**Task to carry out:** Retype all of the data shown below, keeping every character the same.

##### Data records

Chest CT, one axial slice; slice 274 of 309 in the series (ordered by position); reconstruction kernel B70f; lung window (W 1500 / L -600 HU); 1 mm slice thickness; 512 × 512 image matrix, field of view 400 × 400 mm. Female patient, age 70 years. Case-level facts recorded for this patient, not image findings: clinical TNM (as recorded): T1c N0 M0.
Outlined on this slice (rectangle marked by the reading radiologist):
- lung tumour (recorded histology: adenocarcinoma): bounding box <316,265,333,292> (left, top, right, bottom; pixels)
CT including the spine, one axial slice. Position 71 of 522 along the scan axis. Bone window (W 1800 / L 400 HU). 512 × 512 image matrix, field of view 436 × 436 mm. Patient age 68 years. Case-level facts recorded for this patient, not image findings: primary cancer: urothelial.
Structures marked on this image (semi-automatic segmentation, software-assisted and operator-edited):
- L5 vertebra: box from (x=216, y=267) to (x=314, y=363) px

##########

**Your solution:**
Chest CT, one axial slice; slice 274 of 309 in the series (ordered by position); reconstruction kernel B70f; lung window (W 1500 / L -600 HU); 1 mm slice thickness; 512 × 512 image matrix, field of view 400 × 400 mm. Female patient, age 70 years. Case-level facts recorded for this patient, not image findings: clinical TNM (as recorded): T1c N0 M0.
Outlined on this slice (rectangle marked by the reading radiologist):
- lung tumour (recorded histology: adenocarcinoma): bounding box <316,265,333,292> (left, top, right, bottom; pixels)
CT including the spine, one axial slice. Position 71 of 522 along the scan axis. Bone window (W 1800 / L 400 HU). 512 × 512 image matrix, field of view 436 × 436 mm. Patient age 68 years. Case-level facts recorded for this patient, not image findings: primary cancer: urothelial.
Structures marked on this image (semi-automatic segmentation, software-assisted and operator-edited):
- L5 vertebra: box from (x=216, y=267) to (x=314, y=363) px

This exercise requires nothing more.